PROBLEM TO SOLVE>
Copy the listing in full and exactly, omitting its images.

THE DATA>
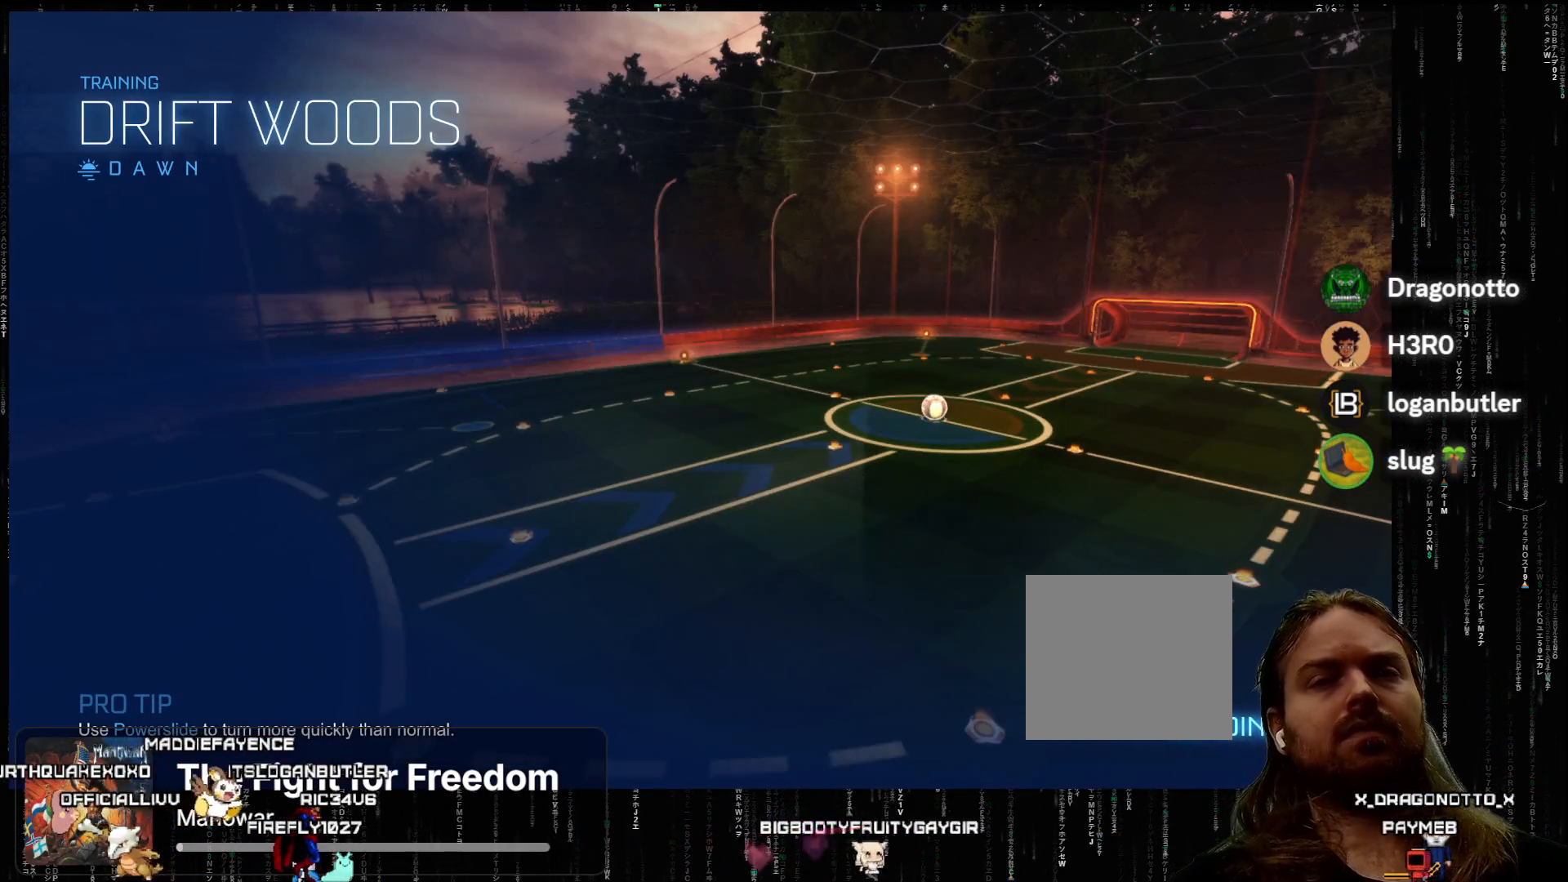
{"buttons": [], "left_stick": "center", "events": []}
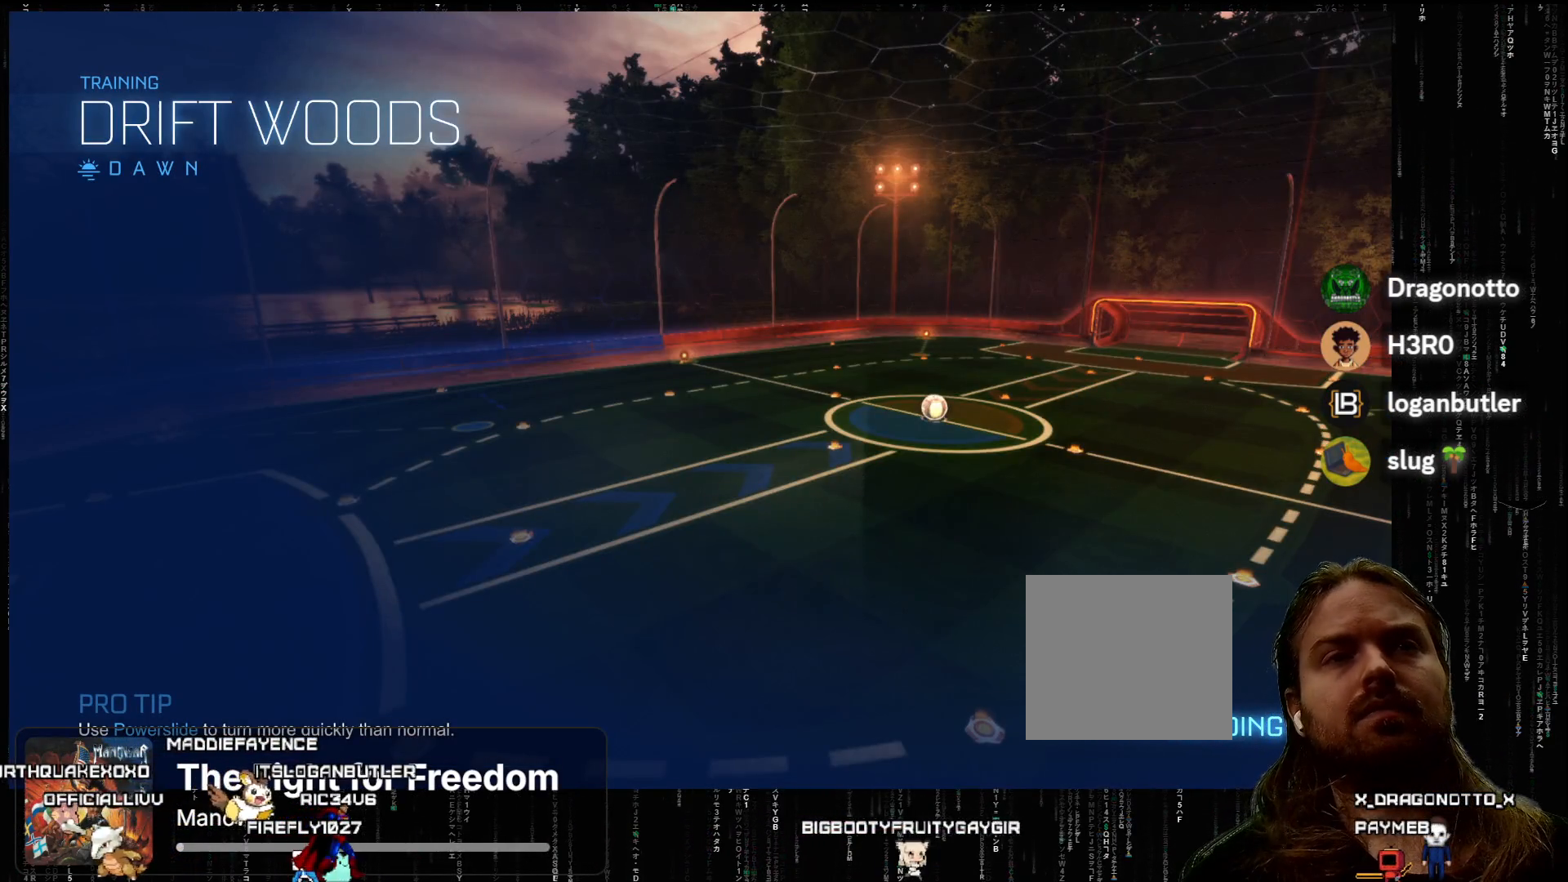
{"buttons": ["A", "R2"], "left_stick": "center", "events": [[250, "R2", "down"], [350, "A", "down"]]}
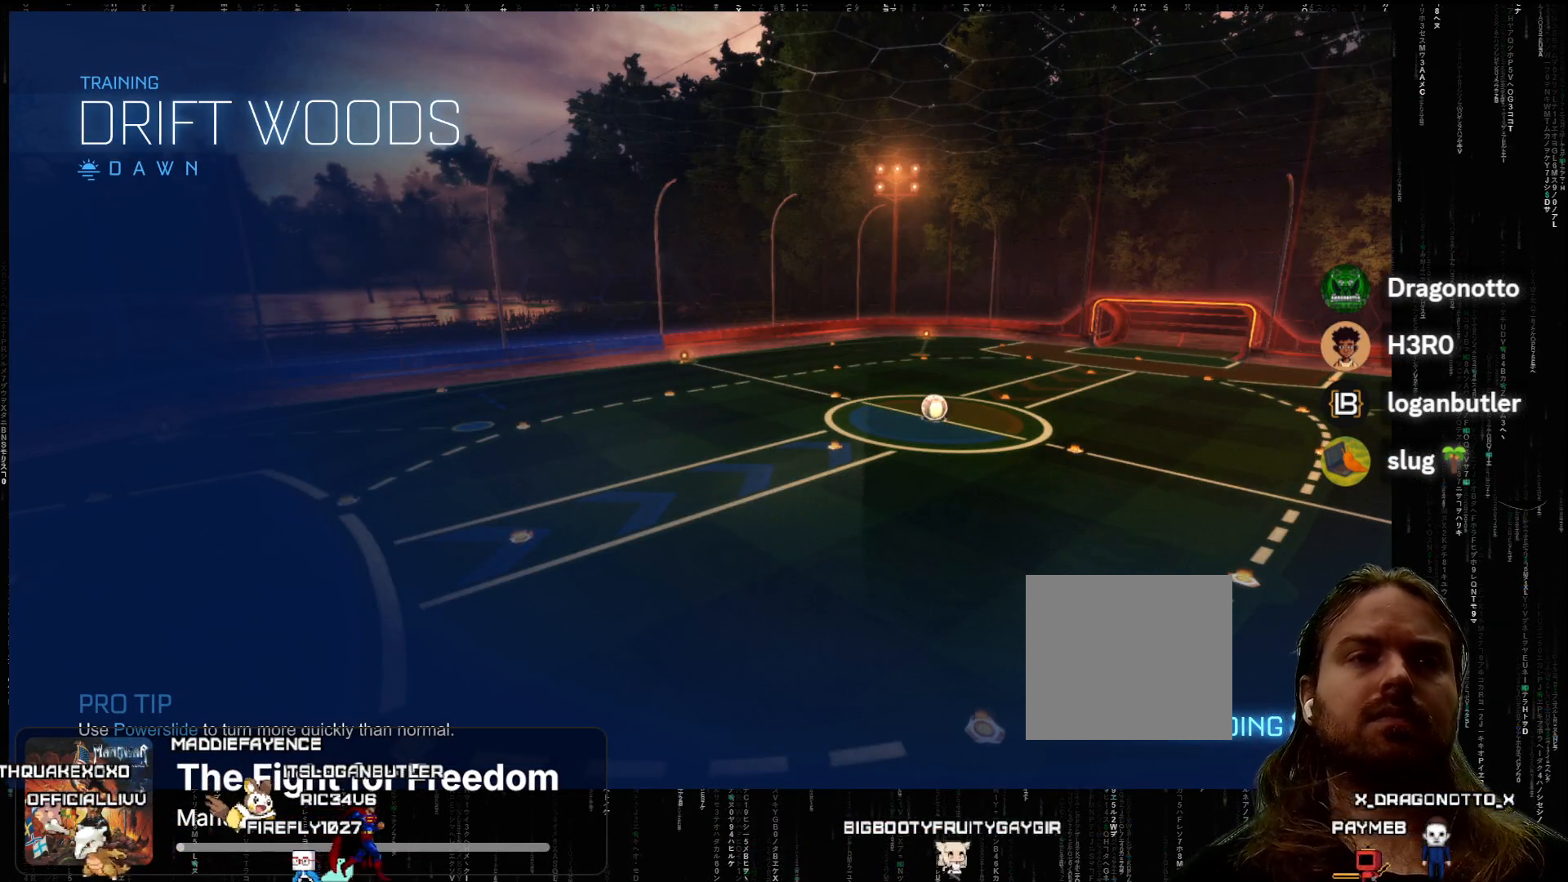
{"buttons": ["R2"], "left_stick": "center", "events": [[33, "A", "up"]]}
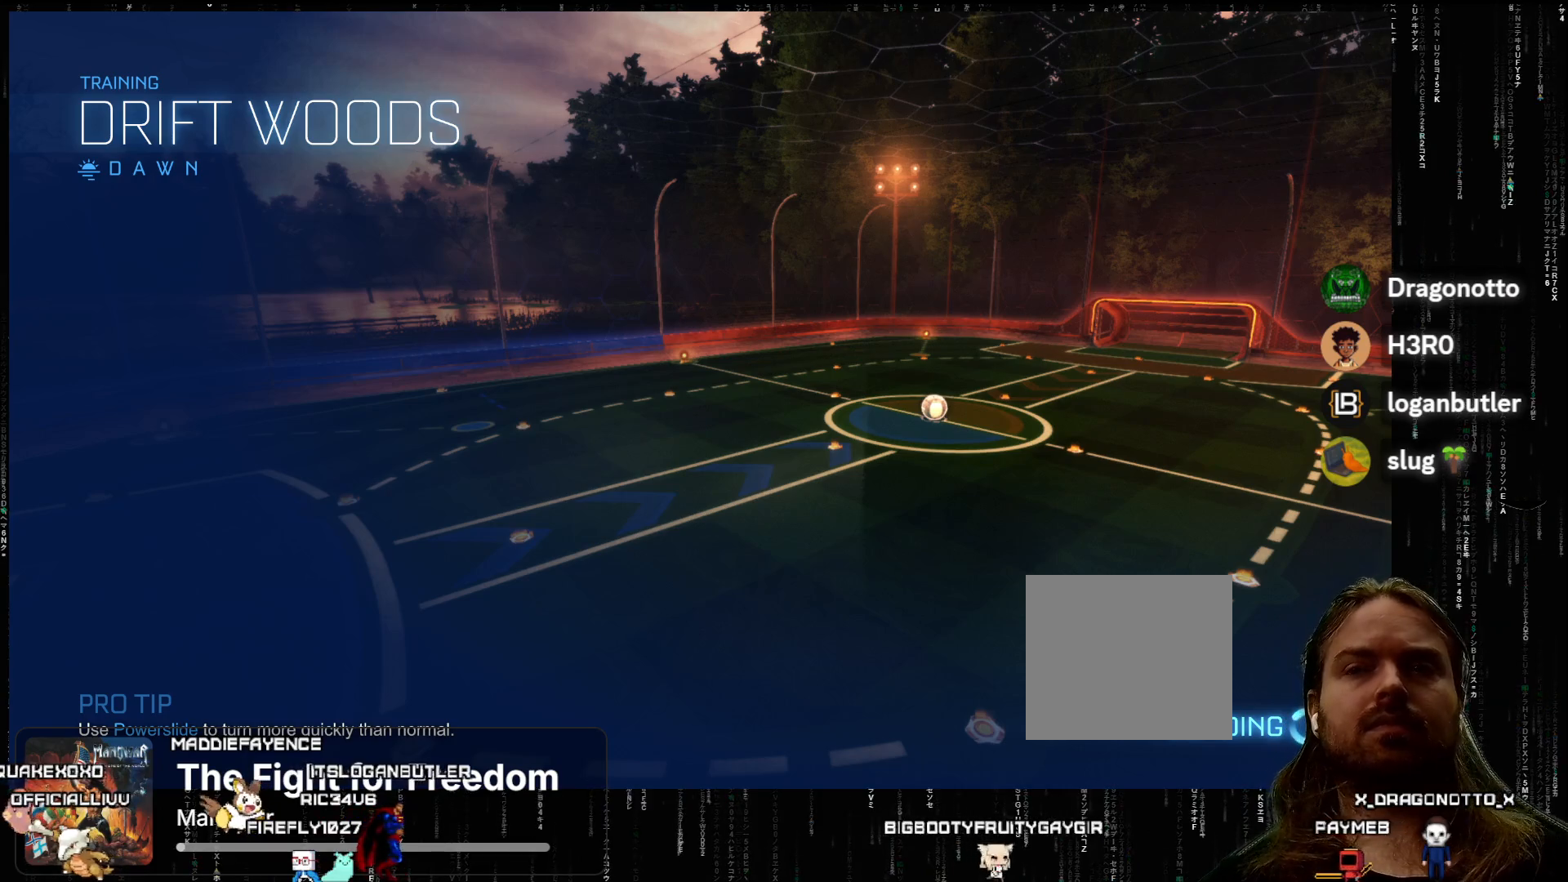
{"buttons": [], "left_stick": "center", "events": [[167, "R2", "up"]]}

WRITTEN RESPONSE>
{"buttons": [], "left_stick": "center", "events": []}
{"buttons": ["A", "R2"], "left_stick": "center", "events": [[250, "R2", "down"], [350, "A", "down"]]}
{"buttons": ["R2"], "left_stick": "center", "events": [[33, "A", "up"]]}
{"buttons": [], "left_stick": "center", "events": [[167, "R2", "up"]]}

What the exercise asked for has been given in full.